Could you continue the passage on humor and spiritual seriousness, picking up right after its last sentence?

Passage to read:
* * * * * * *
This kind of seriousness relates to the problem of spiritual materialism as well. "Inasmuch as I am part of a particular lineage of meditators, associated with the church and its organization, because of my religious commitment, I must be a good boy or girl, an honest, good, church-going person. I must conform to the standards of the church, its rules and regulations. If I do not fulfill my obligations I will be condemned, reduced to a shrunken body." There is the threat of solemnity and death-death in the sense of an end to any further creative process. This attitude has the feeling of limitation, rigidity; there is no room to move about at all.
 
You might ask then, "What about the great religious traditions, the teachings? They speak of discipline, rules and regulations. How do we reconcile these with the notion of a sense of humor?" Well, let's examine the question properly. Are the regulations, the discipline, the practice of morality really based on the purely judgmental attitude of "good" as opposed to "bad"? Are the great spiritual teachings really advocating that we fight evil because we are on the side of light, the side of peace? Are they telling us to fight against that other "undesirable" side, the bad and the black? That is a big question. If there is wisdom in the sacred teachings, there should not be any war. As long as a person is involved with warfare, trying to defend or attack, then his action is not sacred; it is mundane, dualistic, a battlefield situation. One would not expect the great teachings to be as simple-minded as that, trying to be good, fighting the bad. Such would be the approach of the Hollywood western movie-even before you have seen the conclusion, you already know precisely that the "goodies" will not be killed and the "baddies" are going to get smashed. This approach is obviously simple-minded; but it is just this type of situation that we are creating in terms of "spiritual" struggle, "spiritual" achievement.
 
I am not saying that a sense of humor should be wildly unleashed. I am speaking of seeing something more than just warfare, struggle, duality. If we regard the path of spirituality as a battlefield, then we are weak and feeble. Then our progress on the path will depend upon how great an area we have conquered, upon the subjugation of our own and others' faults, upon how much negativity we have eliminated. Relative to how much dark you have eliminated, that much light you have been able to produce. That is very feeble; one could hardly call it liberation or freedom or mukti or nirvana. You have achieved liberation by defeating something else: it is purely relative.
 
I do not want to make a "sense of humor" into something solemn; I am afraid that people are going to do that. But in order to really understand rigidity, that which is represented by the corpse, one cannot avoid the danger of making a sense of humor into a serious thing. Sense of humor means seeing both poles of a situation as they are, from an aerial point of view. There is good and there is bad and you see both with a panoramic view as though from above. Then you begin to feel that these little people on the ground, killing each other or making love or just being little people, are very insignificant in the sense that, if they begin to make a big deal of their warfare or love making, then we begin to see the ironic aspect of their clamor. If we try very hard to build something tremendous, really meaningful, powerful-"I'm really searching for something, I'm really trying to fight my faults," or "I'm really trying to be good,"-then it loses its seriousness, becomes a paper tiger; it is extremely ironic.
* * * * * * *
Provided material:

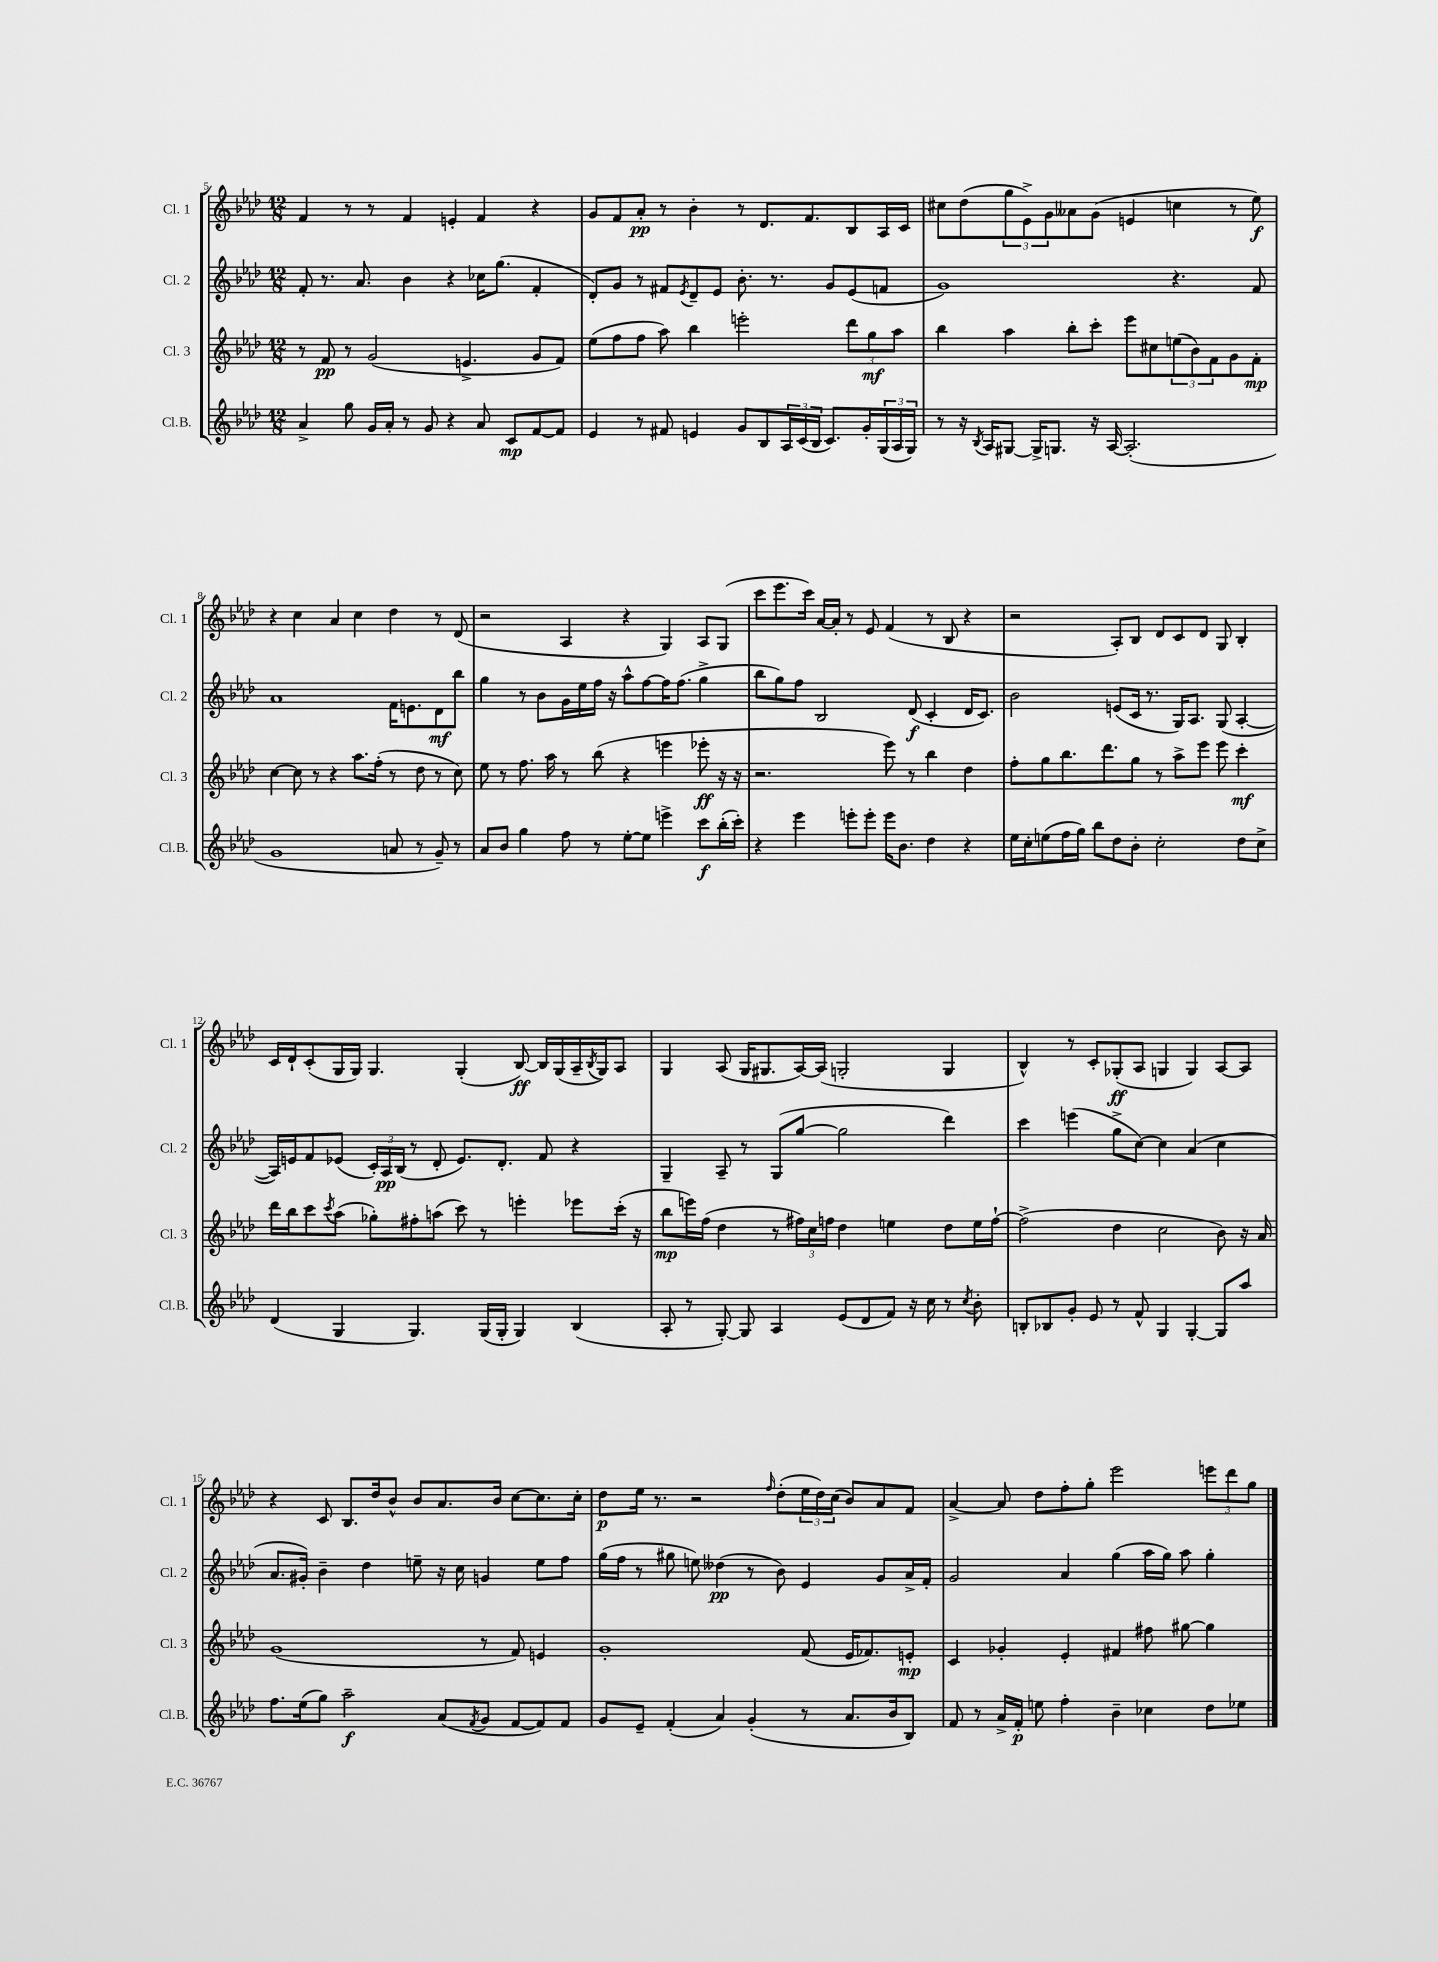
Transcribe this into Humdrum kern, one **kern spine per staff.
* * * * * * *
Reply:
 
Sense of humor seems to come from all-pervading joy, joy which has room to expand into a completely open situation because it is not involved with the battle between "this" and "that". Joy develops into the panoramic situation of seeing or feeling the whole ground, the open ground. This open situation has no hint of limitation, of imposed solemnity. And if you do try to treat life as a "serious business," if you try to impose solemnity upon life as though everything is a big deal, then it is funny. Why such a big deal?
 
A person might attempt to meditate in a 100% or 200o/o correct posture. Big Deal. Funny. Or on the other hand, a person might try to develop a sense of humor, trying always to make fun of things, to find humor in every corner, every crack. That in itself is a very serious game, which is equally funny. If you build up physical tension to the point where you are clenching your teeth, biting your tongue, then suddenly something will tickle you because you have been building too much; it is too absurd to go to such extremes. That extreme intensity itself becomes humor, automatically.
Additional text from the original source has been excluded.